At the end of the six months of chemo, I was in a poor state. Mentally and physically fatigued, severely depressed, lack of focus, no short-term memory, unable to express myself, and often not understanding what I was being told. This created embarrassing situations – such as inviting friends for lunch and not remembering they were coming. I am a fairly good driver but my car during those six months ended up scratched and bumped on all sides.
I remember going to a big store in my neighborhood that I used to frequent. I asked for assistance from the attendant who took me to the desired shelf and left. When I picked up my item and turned to leave, I felt completely lost and couldn’t find the exit. Then I would lose my way driving back home, in my own neighborhood!
I used to multi-task efficiently but that also “went out the window.” I barely could muster the focus to finish one task. When someone talked to me too fast my brain would switch off and the speech became a cacophony of unrecognizable noise. I really didn’t know what was going on with me.
The pamphlet from the doctor mentioned confusion but what I was experiencing felt much worse. Only later, after I finished treatment, did I stumble on the expression “chemo brain” or “brain fog” – an area where little research has been done as yet on the phenomenon of mental impairment caused by decreased oxygen supply to the brain and impairment of neurogenesis in the hippocampus. Apparently, scientists do not know yet why some react more strongly than others and how long the mental impairment may last.
Typical side effects of chemo brain include depression, tension, feelings of hopelessness, difficulty multi-tasking, confusion of dates and appointments, misplacing objects, forgetting the details of recent events or conversations, struggling for the right word, slower mental processing, difficulty focusing on one task, and feeling mentally slower than before. Some may say, “I do that too!” But the distinctive feature is the scale of impairment. Functioning with a completely blank brain that cannot focus, understand incoming information or think straight ALL THE TIME is not something I would wish on anyone. It is like living behind a veil separating you not only from the world outside but from your own self as well.
Perhaps the most difficult part of chemo brain is that it is invisible. It creeps up on us gradually, mostly unnoticed as we progress in treatment, incrementally disabling our capacity. We notice it only in extreme times, when we do something “really stupid” and out of the ordinary. But most of my clients who come to “Beyond Cancer” retreats do not realize the advanced side effects they have, simply because the changes happen slowly.

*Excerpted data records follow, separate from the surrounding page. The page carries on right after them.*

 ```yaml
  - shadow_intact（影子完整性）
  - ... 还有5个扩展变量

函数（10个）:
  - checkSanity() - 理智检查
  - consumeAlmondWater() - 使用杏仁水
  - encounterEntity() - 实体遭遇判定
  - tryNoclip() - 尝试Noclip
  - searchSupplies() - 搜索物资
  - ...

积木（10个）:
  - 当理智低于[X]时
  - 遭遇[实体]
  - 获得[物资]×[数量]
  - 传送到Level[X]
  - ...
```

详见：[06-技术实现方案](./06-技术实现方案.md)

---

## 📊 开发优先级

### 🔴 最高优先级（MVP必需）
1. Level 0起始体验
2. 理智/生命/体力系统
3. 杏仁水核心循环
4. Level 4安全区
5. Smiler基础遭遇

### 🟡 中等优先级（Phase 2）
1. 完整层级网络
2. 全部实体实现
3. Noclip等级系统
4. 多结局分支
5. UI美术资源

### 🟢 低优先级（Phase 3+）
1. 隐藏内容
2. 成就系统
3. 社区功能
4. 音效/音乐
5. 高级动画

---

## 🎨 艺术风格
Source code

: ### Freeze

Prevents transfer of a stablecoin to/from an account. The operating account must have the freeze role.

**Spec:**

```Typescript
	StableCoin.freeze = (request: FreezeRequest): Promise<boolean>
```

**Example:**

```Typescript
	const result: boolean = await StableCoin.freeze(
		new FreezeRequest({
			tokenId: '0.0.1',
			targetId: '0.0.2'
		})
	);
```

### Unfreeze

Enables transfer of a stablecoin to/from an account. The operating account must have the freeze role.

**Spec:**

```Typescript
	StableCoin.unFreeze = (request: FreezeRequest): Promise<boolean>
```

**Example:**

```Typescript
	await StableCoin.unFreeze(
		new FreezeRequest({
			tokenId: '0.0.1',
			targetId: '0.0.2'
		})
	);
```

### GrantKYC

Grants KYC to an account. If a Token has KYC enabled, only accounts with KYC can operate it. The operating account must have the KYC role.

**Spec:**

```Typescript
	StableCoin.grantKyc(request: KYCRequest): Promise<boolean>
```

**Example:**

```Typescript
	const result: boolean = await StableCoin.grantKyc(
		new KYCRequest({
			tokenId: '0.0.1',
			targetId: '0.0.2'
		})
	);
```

Chemo brain is invisible, so our environment does not see it either. At the end of the chemo treatments everyone, family, friends and co-workers, seem to think that now we are cured, and we are okay. And yet, many of us feel that we are at the lowest point in our lives. My assessment of my abilities was that my capacities were only 30% of who I was before my treatment. It is a lonely place to be. Lack of information on how long these symptoms will last or what we can do to change them makes the situation even more difficult.
Yet there is also some good news. The brain has its own plasticity and we can work actively on improving our mental functions. I use www.brainHQ.com, a website created by a neurosurgeon for his clients to use after a brain operation. It involves playing certain games that train the brain in several aspects. Another website is www.lumocity.com. There are also activities which increase neurogenesis: learning new things, aerobic exercise, laughter, any activity that brings more blood (oxygen) to the brain, and practising memory techniques.